* [Texto extraído]
Apesar de estar há algum tempo envolvida em trabalhos sobre questões sociais e de visibilidade, a fotógrafa Carla Osório iniciou o projeto sendo constantemente surpreendida por histórias de vida. Visivelmente percebe-se que de todas os personagens, a história do “índio”, morador de uma residência terapêutica na Serra, foi uma das que mais marcou.  “Quando encontramos um índio no processo de enlouquecimento, a gente tem que parar para questionar a sociedade em que estamos vivendo. Tudo isso não tem como se desfazer dos seus conceitos ou instintos, ou você se envolve ou você não se envolve. Escolhemos nos envolver, colocamos o índio dentro do carro e fomos para as tribos com ele. Esse desvendar do universo das pessoas, das culturas, das etnias, dos conceitos do que é loucura, de quem é são e quem não é, ficam batendo à nossa porta o tempo todo. A gente se coloca muito em xeque em relação a tudo isso, porque você se pergunta quem é normal. Eu não me acho nem um pouco normal, por exemplo”.

* [Dados fornecidos]
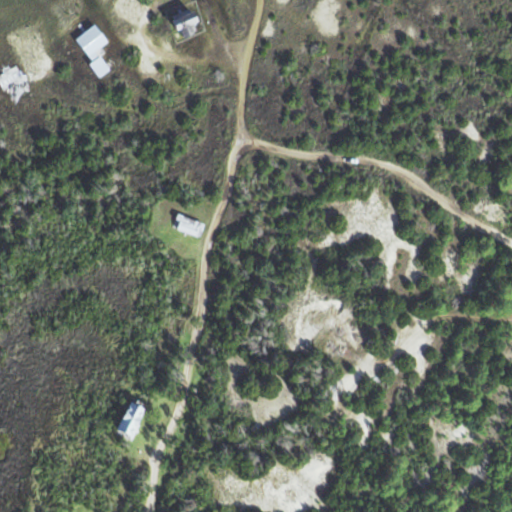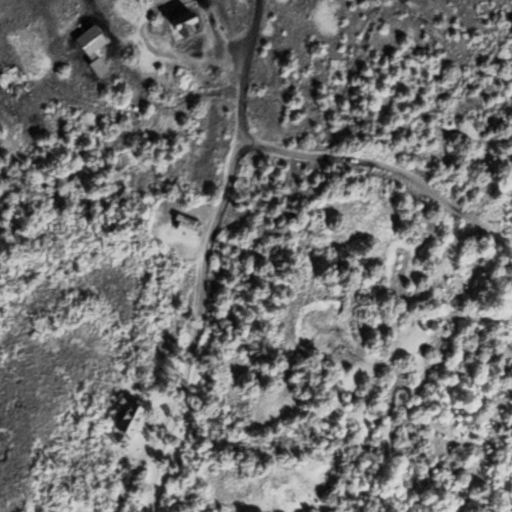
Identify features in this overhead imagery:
building: (183, 22)
building: (188, 24)
road: (253, 27)
road: (139, 30)
building: (90, 40)
building: (94, 50)
building: (98, 65)
building: (9, 76)
road: (142, 77)
building: (11, 89)
road: (149, 104)
road: (383, 164)
building: (188, 223)
building: (188, 228)
road: (202, 286)
road: (416, 331)
building: (129, 418)
building: (132, 424)
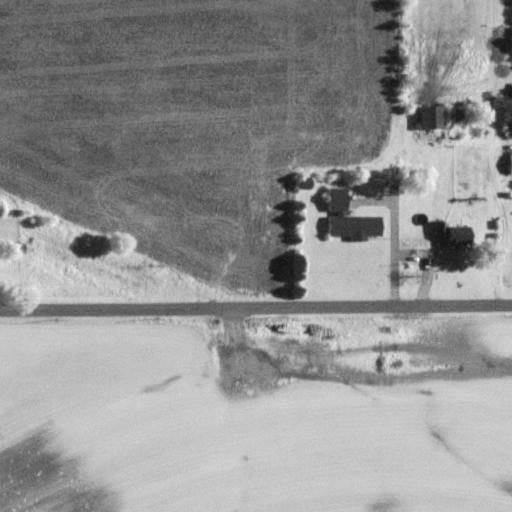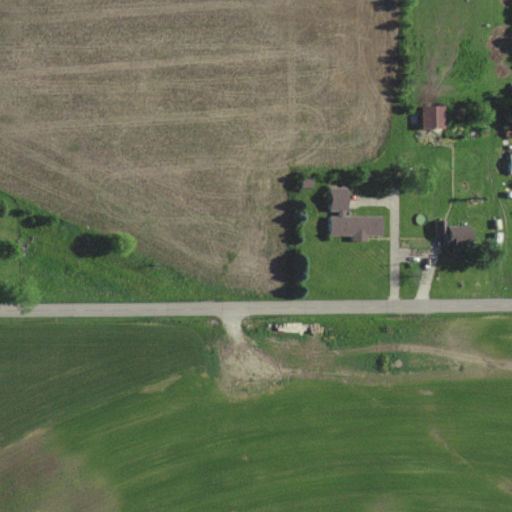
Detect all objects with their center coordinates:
building: (431, 116)
building: (509, 163)
building: (348, 218)
building: (455, 233)
road: (256, 306)
crop: (257, 413)
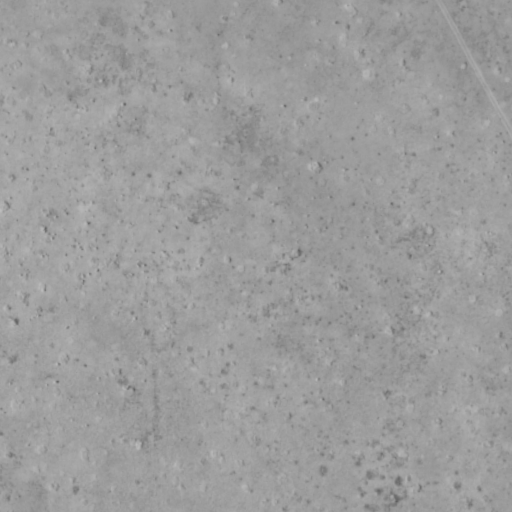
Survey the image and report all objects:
road: (490, 36)
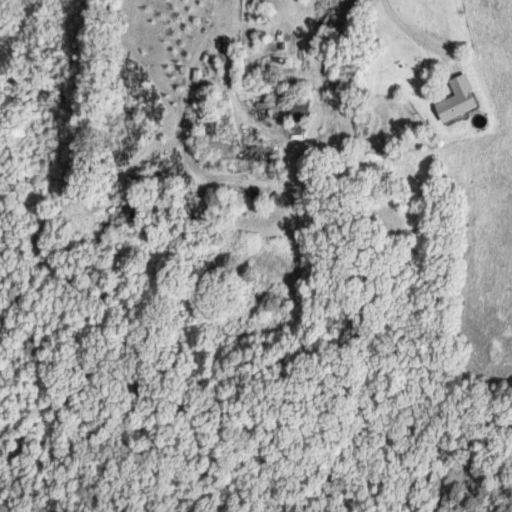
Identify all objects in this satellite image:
road: (424, 30)
building: (459, 100)
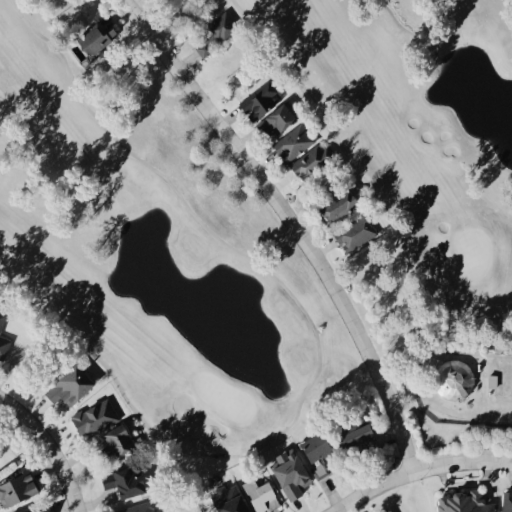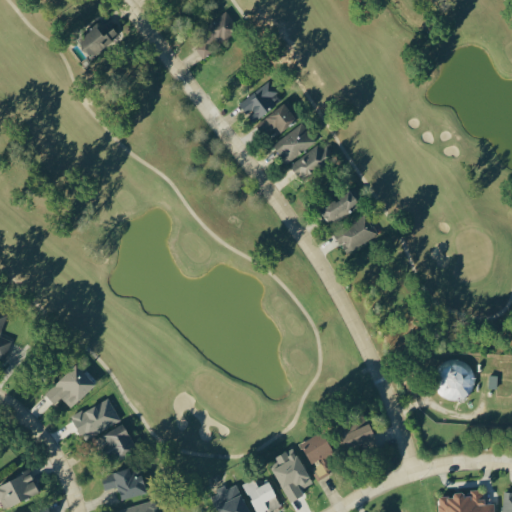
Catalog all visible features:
building: (99, 38)
building: (261, 100)
building: (278, 119)
building: (294, 142)
building: (311, 160)
building: (340, 206)
park: (251, 210)
road: (293, 222)
building: (356, 233)
building: (3, 336)
building: (456, 379)
building: (71, 385)
building: (95, 417)
building: (357, 431)
building: (120, 441)
road: (52, 445)
building: (318, 454)
road: (418, 470)
building: (292, 474)
building: (125, 481)
building: (18, 488)
building: (262, 495)
building: (230, 499)
building: (507, 501)
building: (466, 502)
building: (139, 507)
building: (45, 510)
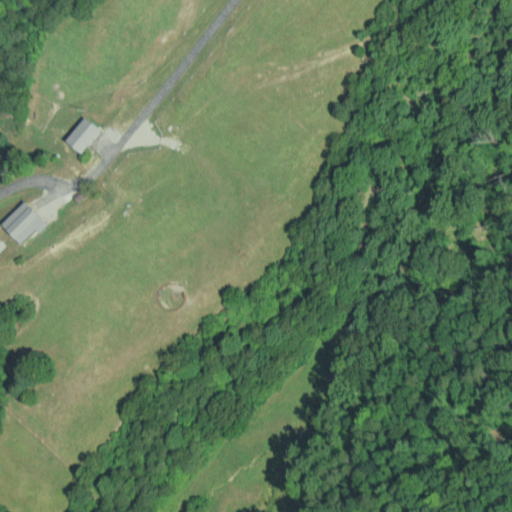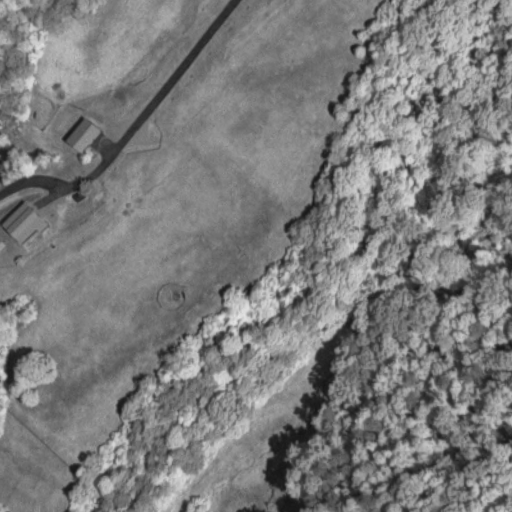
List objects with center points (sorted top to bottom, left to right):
road: (78, 120)
building: (83, 134)
building: (24, 222)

* [O que fazer]
1 > Segundo o texto sobre a fotógrafa Carla Osório, onde morava o "índio"?
2 > No texto sobre a fotógrafa Carla Osório, ela diz que "a gente se coloca muito em xeque". Explique por quê, com base no próprio texto.
3 > Escreva a continuação do texto sobre a fotógrafa Carla Osório, começando logo após a última frase apresentada.

* [Exercícios resolvidos]
1 > Numa residência terapêutica na Serra.

2 > Porque, diante do desvendar do universo das pessoas, das culturas, das etnias e dos conceitos do que é loucura, a pessoa se pergunta quem é normal.

3 >
 
 
“Índio” queria conhecer suas raízes, seus parentes, pediu então que a equipe o levasse para o local que ele tinha como lembrança da infância, o balneário de Nova Almeida. E a equipe foi, o levou, descobriu junto com ele um pouco de suas raízes. Questionada sobre como adentrar na vida desses personagens, de forma a não assustar ou até a não ser assustado, Carla destacou ter se deparado com pessoas muito doces e suaves, sendo constantemente fisgada por histórias de resistência, contando tudo com muito carinho enquanto, atrás dela, em meio a entrevista, sentam-se alguns dos visitantes com transtorno mental que foram visitar a mostra, todos exatamente como Carla descreveu, doces e suaves.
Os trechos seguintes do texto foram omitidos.